Malaysia Country Manager, Dickson Woo Source: Fortinet Malaysia

Regionally and in individual countries, Fortinet also continues to step up hiring across all core functions to meet building demands from customers. In Malaysia, the cybersecurity solutions specialist has moved to expanded premises and increased the hiring of data security analysts, application security engineers, and compliance managers to complement expanding Systems Engineering and Technical Assistance teams of its robust FortiGuard threat discovery and analysis Labs.

At its new location, the solutions provider is building dedicated training spaces for upskilling and reskilling workers, in response to the sizable cybersecurity skills gap impacting Malaysian businesses.

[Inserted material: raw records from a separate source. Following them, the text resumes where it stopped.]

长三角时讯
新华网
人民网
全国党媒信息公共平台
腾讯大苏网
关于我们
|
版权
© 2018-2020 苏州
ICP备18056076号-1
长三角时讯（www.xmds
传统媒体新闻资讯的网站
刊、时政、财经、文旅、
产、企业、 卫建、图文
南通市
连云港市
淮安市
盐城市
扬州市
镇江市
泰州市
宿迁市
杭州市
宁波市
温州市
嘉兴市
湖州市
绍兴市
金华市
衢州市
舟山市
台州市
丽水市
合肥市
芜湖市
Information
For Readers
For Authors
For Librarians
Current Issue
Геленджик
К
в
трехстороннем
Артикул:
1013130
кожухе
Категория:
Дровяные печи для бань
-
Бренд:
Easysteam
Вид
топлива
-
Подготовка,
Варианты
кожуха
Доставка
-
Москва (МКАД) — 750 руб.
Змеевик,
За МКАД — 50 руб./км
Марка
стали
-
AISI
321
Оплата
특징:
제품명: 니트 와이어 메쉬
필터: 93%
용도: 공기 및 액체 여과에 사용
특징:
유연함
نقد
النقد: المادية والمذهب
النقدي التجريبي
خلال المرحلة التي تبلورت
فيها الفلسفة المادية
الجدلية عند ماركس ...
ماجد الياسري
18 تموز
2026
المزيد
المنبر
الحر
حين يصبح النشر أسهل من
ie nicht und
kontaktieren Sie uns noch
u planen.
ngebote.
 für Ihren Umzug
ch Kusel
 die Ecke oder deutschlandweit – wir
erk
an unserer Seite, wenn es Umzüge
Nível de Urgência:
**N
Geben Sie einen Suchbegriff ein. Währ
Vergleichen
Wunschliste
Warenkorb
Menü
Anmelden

Fortinet has also been following through on its commitment to train one million individuals worldwide in cybersecurity skills over the next five years, with its Training Advancement Agenda (TAA), the Fortinet Training Institute also provides training and certification through the Network Security Expert (NSE) Certification, Academic Partner, and Education Outreach programs.

“Malaysia has recorded a need for 20,000 professionals in the cybersecurity workforce by 2025. Our collaboration with Malaysian academia and industry partners to provide training and certifications is fundamental to such efforts and fortifies our commitment to shaping the next generation of cybersecurity talents in the country,” explained Woo.

“In addition, improving the urgency of local organizations to hire a diverse group of professionals is highly important, especially in our industry, to avoid talent slipping through the cracks at the expense of business outcomes,” he commented.